Let me preface this by saying one of our favorite hedge fund managers Doug Kass has shorted the title insurer group as of Wednesday... mixed results thus far. He was once short Allegiant Travel (ALGT) when I owned it - and it went down hard right after his call, as I assume many people follow his trades. But as you can see by the chart, over time it surged and long term value was appreciated. So we were "both right" - he in the short run, me in the long run. But the stock market nowadays is all about the short run trade...

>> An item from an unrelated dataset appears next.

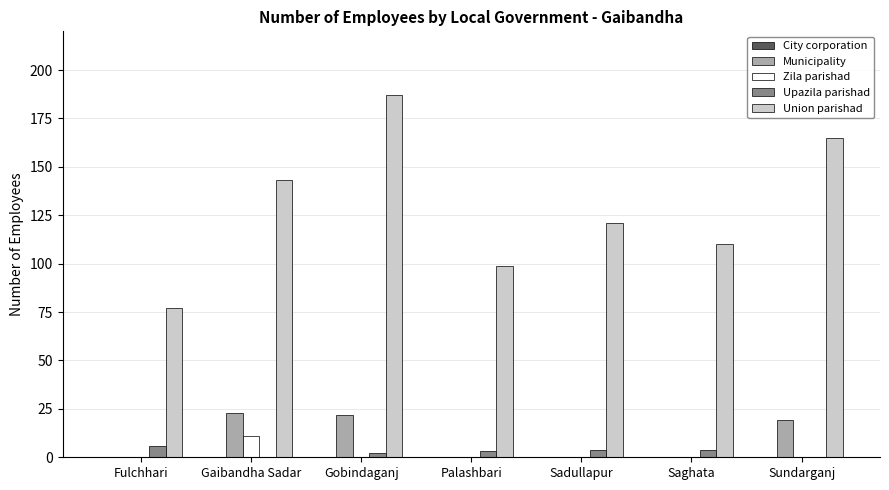

What is the greatest value displayed?

187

I believe the same here - no change to thesis, but due to his charging into them as shorts, I did cut back both positions we own... in fact both stocks were down Wednesday in a good tape so I assume he made his call pretty early in the day. I don't know what time he posted his short, but when certain people make calls, and others follow the trade - it matters. In fact it caused FNF to drop below the 50 day moving average... so due to chart alone I had to pullback. If FNF regains that key line I'll get back what I sold - his call might of just been for 24 hours or 5 weeks; who knows.
With that said, First American (FAF) reported Wednesday night and as expected - they had the same good data as Fidelity National Financial (FNF) but without the acquisition costs that clouded the positive numbers. [Fidelity National Financial Misses; Underlying Metrics the Real Story] FAF is more messy as it has multiple business lines - so in one you have more of a pure play but with a lot of acquisitions clouding the near term, and the other is a hybrid of multiple business lines.

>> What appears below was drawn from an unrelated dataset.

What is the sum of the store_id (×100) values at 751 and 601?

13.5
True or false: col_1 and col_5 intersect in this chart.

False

First American beat analysts expectations by 12 cents; a look at their report
- Total revenues for the first quarter of 2009 were $1.4 billion, a decrease of 17 percent relative to the first quarter of 2008. Net income was $36.0 million, or 38 cents per diluted share, compared with $29.3 million, or 32 cents per diluted share, in the first quarter of 2008.

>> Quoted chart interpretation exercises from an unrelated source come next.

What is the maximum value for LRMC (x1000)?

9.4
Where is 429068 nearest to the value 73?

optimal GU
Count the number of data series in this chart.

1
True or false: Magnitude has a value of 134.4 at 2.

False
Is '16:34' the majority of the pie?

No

- All five business segments improved pretax earnings and margins relative to the fourth quarter of 2008
- Corporate expenses were $27.4 million during the first quarter, a 26 percent decrease relative to the prior year (chop chop chop) Title Insurance and Services segment employee reduction of 365 during the quarter is expected to result in annualized savings of $21.4 million (the workerless future - productivity reigns; and this is in a BOOMING sector) Forty-one title insurance office closures are expected to yield $1.9 million of annualized savings
- Increased order volumes across all mortgage-related businesses relative to the fourth quarter
- Parker S. Kennedy, chairman and chief executive officer of The First American Corporation. "The company benefited from a surge in origination and default-related transaction activity, as well as continued expense reductions. Low mortgage rates and the effects of recent government actions should help to create a healthy operating environment in 2009."
- Average daily open title orders increased 47 percent relative to the fourth quarter (massive)
Almost word for word with Fidelity National on this piece
- "Our Title Insurance and Services segment experienced a substantial increase in open orders and we continued to improve operating efficiency," stated Dennis J. Gilmore, chief executive officer of the company's Financial Services Group. "Orders are taking longer to close as a result of the backlog in the mortgage lending industry, but we have a strong inventory of orders that are expected to close in the second quarter. We expect significant margin expansion in the second quarter."
There are 5 business segments but just under 60% is title insurance so we'll focus on that area; the other 4 businesses sort of offset each other this quarter.
- During the first quarter of 2009, total revenues in the Title Insurance and Services segment were $792.4 million, a 26 percent decrease from the same quarter of 2008. Factors contributing to these results were a decline in the number of title orders closed, a decrease in the average revenue per order closed and the termination of certain agency relationships. The company's direct operations closed 369,200 title orders for the first quarter of 2009, a decrease of 5 percent, when compared with 389,600 title orders closed in the first quarter of 2008. Average revenue per direct title order was $1,248, a 15 percent decline relative to the first quarter of 2008.
- Salary and other personnel costs were $269.3 million, a 23 percent decrease, compared with the first quarter of 2008, primarily due to employee reductions.
So an interesting story - this is a big company with 30,000 employees; so they really only cut 1% of workforce. Closing 41 offices helps with some savings as well. Due to seasonality it is hard to compare sequential quarters (Q1 2009 v Q4 2008) ... after all this is housing; and unlike the main stream cheerleaders, I won't blow smoke by cheering a number that says March is better than December... March is always better than December in the real estate market. Expectations were low; they beat them - and like Fidelity National they are seeing major order flow now and down the pike and cited the same backlog in the industry.
So rejoice America - just as we had in 2004-2006 an army of mortgage specialists shall lead us forward out of the unemployment black hole. Start training.